+++ 演習用本文
RHEL:アップデート4年間提供オプション、「CentOS 7」移行支援も

 Red Hat Enterprise Linux(RHEL)は、施策面を中心とした発表となった。

 まず、新たなサポートライフサイクルである「Enhances Extended Update Service(EEUS)」が発表された。脆弱性/バグ修正アップデートの提供期間を、これまで(EUS:Extended Update Service)のマイナーリリース後2年間から、4年間に拡張するもの。EEUSの提供により、余裕を持ったアップデート計画が可能になるとした。

RHEL「Enhances Extended Update Service(EEUS)」の概要

 「Red Hat Enterprise Linux for Third Party Migration」は、2024年6月30日にEOLを迎える「CentOS 7」ユーザー向けにRHELへの移行を支援するもので、2023年第3四半期から提供を開始する。

 そのほかにも、管理機能を提供するSaaSの「Red Hat Hybrid Cloud Console」から、RHELをはじめとするすべてのRed Hat製品が統合的に管理できるようになっている。

アプリ移行/モダナイズ:「Red Hat Application Foundations」など紹介

 アプリケーションサービス関連では、ハイブリッドクラウドにおけるシステム連携の開発アプローチが紹介された。API基盤、プロトコルとデータの変換、データ連携、イベントストリーミングなどの機能を提供する「Red Hat Application Foundations」により、インテグレーションのさまざまなユースケースに対応する。

 また「Apache Camel」の開発ツール(CLIツールの「Camel JBang」とローコードツールの「Camel Karavan」)活用により、インテグレーション機能をより簡単に実装することができる。

 アプリケーションモダナイゼーションについては、システム利用状況やビジネスインパクトに基づいて6つの「R」(6R:Retire、Retain、Reshot、Replatform、Refactor、Repurcase)から適切な方法を選ぶべきだと説明。このうちRehostやReplatformでは「Microsoft Azure」と「JBoss EAP」による動作環境を、またRefactorでは軽量/高速で生産性が高い次世代Javaフレームワーク「Quarkus」を提案した。
++++++
# 作業指示
演習用本文によると、「CentOS 7」がEOLを迎えるのはいつですか。 続くレコードは、本文とは別個の資料です。
+++ データセット
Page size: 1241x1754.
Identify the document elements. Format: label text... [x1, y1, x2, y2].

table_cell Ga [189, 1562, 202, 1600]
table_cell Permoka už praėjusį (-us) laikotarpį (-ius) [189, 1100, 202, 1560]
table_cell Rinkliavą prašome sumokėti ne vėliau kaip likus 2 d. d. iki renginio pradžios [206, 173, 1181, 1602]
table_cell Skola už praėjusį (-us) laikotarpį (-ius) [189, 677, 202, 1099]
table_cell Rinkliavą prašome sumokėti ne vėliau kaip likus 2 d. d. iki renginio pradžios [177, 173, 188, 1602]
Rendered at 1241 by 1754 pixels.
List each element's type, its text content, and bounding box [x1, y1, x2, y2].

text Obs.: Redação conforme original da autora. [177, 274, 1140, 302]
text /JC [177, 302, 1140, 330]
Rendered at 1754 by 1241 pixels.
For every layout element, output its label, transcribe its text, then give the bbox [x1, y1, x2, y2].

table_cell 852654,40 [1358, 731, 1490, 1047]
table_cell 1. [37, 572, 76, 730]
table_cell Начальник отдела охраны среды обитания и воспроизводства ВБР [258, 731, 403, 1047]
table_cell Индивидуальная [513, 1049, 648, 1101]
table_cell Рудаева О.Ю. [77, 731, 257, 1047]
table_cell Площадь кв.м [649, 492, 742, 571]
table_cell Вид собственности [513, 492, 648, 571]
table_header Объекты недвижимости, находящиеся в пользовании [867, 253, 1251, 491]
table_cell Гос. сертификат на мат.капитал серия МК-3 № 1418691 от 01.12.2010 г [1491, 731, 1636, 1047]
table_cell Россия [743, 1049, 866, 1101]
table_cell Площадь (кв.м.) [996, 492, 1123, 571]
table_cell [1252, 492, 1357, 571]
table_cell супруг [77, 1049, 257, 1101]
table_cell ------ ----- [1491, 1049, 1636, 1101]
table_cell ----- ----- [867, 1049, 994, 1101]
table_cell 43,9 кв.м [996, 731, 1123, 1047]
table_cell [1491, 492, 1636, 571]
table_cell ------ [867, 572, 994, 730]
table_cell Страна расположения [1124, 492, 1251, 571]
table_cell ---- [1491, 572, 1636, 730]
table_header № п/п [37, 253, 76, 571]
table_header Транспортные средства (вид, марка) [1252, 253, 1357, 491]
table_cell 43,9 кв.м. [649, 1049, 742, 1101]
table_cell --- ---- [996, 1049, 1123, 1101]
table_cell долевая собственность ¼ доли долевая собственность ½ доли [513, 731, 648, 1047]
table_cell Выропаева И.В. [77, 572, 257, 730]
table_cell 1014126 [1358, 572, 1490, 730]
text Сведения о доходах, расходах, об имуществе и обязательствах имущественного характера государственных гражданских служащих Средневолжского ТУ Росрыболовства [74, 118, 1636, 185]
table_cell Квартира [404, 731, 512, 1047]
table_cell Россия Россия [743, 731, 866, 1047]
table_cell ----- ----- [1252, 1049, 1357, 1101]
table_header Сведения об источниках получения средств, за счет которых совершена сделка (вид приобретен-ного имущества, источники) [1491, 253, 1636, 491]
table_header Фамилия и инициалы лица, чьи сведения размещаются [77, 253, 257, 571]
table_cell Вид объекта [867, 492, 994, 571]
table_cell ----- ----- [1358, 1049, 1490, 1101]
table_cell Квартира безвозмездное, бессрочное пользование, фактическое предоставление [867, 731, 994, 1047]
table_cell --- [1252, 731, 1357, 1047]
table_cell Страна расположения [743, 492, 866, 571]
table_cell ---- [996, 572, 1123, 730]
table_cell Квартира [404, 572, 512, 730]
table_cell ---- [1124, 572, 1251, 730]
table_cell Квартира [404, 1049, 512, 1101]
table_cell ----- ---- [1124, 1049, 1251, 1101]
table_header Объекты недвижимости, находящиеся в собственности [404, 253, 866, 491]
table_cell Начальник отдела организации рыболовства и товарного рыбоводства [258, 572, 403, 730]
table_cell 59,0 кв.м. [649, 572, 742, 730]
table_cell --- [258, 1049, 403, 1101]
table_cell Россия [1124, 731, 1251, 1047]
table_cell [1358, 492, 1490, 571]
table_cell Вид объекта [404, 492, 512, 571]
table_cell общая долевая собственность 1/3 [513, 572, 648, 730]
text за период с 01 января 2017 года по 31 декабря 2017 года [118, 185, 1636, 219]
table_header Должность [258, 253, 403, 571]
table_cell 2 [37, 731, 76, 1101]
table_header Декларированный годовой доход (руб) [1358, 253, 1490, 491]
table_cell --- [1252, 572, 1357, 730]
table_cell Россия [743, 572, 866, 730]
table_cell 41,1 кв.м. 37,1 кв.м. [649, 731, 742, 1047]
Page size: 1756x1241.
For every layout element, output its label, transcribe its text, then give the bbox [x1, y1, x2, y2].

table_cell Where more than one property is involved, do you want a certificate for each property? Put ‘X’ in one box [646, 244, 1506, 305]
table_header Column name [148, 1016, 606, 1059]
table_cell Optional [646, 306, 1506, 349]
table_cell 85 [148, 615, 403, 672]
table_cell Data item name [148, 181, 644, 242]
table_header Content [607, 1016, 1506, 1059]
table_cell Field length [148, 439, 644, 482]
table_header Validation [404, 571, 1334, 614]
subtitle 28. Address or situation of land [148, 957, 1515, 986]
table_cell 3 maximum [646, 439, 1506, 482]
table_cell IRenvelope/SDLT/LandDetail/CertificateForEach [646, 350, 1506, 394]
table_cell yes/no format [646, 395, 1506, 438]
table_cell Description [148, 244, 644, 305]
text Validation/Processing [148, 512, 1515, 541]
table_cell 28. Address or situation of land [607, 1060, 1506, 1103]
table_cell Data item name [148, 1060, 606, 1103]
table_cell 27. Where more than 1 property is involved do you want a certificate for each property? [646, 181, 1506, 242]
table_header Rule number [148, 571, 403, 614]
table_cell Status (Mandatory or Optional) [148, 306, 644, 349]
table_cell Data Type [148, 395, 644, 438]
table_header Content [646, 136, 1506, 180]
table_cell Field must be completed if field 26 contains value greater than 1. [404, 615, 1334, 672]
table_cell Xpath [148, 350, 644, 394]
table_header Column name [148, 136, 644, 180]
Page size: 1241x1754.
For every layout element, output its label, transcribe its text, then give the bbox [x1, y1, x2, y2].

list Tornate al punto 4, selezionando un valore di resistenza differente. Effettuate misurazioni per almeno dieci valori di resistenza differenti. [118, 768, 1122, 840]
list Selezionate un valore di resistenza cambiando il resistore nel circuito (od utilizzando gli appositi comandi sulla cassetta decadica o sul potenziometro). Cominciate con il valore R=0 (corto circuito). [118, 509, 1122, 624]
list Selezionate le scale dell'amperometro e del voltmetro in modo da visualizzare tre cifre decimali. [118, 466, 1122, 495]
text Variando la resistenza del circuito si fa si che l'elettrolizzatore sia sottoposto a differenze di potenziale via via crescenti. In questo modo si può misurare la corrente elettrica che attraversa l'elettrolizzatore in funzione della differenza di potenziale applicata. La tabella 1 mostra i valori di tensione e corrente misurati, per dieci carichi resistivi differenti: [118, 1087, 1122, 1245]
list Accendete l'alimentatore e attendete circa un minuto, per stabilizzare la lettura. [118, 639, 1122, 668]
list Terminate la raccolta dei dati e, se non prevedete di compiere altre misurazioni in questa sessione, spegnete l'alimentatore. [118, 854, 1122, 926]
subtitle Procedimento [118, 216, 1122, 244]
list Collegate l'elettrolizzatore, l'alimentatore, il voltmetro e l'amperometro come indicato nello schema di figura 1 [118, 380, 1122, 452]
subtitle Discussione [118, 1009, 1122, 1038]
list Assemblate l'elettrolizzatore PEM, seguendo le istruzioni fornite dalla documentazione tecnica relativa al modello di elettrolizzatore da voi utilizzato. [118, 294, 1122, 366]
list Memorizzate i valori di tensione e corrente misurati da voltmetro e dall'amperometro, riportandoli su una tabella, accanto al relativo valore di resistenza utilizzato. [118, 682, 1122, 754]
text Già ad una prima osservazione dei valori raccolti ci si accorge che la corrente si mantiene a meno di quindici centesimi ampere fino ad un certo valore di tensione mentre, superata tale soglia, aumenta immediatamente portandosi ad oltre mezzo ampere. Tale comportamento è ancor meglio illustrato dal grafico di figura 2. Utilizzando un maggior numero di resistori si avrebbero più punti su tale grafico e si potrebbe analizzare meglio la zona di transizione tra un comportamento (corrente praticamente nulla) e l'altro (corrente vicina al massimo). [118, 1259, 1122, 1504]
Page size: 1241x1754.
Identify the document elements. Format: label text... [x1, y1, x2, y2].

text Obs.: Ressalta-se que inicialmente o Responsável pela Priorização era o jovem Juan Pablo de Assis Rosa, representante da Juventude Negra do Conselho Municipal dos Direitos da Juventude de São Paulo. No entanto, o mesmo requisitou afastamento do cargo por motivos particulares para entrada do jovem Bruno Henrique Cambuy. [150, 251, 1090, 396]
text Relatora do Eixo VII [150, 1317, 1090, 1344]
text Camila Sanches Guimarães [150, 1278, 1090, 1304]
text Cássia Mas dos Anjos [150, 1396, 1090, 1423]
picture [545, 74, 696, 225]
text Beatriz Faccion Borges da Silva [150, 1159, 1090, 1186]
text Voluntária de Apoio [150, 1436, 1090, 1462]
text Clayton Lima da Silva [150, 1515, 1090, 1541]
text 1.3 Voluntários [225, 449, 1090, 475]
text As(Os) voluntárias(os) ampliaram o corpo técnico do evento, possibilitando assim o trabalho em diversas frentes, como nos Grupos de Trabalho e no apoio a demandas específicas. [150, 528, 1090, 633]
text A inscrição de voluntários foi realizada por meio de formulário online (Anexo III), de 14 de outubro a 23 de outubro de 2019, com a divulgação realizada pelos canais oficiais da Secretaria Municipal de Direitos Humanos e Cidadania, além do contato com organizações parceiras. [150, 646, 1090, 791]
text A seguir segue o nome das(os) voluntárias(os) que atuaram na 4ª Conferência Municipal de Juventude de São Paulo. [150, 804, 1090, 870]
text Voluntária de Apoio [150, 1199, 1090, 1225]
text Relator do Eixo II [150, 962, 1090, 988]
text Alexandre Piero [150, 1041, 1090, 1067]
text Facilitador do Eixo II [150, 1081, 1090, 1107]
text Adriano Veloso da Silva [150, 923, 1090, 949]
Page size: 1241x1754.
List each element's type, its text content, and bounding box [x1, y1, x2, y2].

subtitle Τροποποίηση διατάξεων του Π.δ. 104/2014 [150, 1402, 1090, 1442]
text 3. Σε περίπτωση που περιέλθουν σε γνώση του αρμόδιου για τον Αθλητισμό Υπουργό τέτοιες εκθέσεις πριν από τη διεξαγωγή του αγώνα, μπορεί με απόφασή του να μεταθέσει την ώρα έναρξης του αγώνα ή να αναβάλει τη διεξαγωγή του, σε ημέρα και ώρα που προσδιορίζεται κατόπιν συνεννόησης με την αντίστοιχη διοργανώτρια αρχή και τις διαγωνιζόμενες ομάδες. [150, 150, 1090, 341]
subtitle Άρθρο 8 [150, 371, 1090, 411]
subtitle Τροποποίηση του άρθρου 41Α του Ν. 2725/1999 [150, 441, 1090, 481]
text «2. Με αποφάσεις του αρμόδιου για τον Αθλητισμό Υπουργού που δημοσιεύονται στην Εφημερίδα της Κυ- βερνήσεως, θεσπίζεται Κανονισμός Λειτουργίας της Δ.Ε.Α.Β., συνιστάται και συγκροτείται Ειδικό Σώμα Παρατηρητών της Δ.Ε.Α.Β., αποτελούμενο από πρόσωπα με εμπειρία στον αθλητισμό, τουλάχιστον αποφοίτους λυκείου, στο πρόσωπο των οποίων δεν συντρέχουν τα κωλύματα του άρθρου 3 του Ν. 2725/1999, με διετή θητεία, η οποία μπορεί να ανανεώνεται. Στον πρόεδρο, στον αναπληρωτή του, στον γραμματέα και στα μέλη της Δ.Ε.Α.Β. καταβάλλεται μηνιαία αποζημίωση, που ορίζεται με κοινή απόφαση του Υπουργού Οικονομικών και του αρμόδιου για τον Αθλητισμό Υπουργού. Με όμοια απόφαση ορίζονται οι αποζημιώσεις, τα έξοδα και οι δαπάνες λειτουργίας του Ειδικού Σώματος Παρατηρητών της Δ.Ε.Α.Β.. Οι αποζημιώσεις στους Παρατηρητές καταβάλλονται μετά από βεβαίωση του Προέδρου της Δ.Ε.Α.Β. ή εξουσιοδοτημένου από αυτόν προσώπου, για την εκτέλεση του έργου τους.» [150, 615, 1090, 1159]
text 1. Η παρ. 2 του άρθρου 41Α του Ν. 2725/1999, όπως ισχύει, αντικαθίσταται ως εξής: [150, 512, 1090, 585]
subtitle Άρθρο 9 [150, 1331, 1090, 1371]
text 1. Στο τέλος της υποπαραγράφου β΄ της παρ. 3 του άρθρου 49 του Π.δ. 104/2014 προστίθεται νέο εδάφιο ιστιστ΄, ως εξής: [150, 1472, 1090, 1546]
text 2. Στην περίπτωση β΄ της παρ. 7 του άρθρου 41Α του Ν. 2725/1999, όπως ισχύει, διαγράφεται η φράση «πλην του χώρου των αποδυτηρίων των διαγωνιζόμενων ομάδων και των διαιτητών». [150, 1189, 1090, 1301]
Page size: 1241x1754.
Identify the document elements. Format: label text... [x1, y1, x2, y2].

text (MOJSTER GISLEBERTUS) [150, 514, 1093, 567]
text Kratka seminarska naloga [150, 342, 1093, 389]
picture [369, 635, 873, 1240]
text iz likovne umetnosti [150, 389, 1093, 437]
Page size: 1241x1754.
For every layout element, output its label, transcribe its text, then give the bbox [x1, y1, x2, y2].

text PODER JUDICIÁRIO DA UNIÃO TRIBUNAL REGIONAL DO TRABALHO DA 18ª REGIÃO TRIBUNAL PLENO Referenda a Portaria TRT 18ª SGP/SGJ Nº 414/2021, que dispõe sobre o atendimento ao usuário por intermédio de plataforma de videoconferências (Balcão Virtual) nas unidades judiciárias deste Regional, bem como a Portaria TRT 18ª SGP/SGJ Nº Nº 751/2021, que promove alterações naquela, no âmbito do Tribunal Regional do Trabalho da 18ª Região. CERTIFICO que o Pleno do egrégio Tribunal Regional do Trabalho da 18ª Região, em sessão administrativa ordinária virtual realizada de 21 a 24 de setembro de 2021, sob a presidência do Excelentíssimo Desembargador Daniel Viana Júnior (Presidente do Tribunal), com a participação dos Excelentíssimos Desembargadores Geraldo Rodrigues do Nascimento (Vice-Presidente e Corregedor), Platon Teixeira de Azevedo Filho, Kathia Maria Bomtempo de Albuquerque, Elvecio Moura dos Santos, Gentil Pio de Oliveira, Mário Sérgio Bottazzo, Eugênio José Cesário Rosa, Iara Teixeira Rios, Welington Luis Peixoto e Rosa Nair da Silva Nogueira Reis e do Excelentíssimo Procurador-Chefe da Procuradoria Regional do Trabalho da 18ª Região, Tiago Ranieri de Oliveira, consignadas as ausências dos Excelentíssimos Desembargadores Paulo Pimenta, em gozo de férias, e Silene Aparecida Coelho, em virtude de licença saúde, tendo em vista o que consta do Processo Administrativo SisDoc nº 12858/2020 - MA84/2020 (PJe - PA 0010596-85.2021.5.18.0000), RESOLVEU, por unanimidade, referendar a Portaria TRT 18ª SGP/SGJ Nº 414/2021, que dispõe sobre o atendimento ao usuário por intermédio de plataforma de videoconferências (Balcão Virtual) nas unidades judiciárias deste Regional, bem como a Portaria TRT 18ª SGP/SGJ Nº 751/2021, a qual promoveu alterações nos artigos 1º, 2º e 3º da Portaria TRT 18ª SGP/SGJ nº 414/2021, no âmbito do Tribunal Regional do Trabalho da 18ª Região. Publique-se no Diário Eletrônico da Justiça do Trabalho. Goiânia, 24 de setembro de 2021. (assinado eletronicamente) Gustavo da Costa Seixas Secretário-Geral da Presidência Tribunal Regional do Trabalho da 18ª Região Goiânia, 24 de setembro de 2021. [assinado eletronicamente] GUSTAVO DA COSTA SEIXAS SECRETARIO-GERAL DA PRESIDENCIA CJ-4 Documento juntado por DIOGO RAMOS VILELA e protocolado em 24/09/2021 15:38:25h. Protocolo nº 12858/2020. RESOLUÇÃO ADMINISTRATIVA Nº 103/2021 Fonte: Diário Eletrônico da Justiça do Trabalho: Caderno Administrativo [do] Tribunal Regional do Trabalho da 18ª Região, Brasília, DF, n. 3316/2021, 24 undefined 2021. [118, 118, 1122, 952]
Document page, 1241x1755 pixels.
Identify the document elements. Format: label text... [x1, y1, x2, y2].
++++++
# 回答
2024年6月30日です。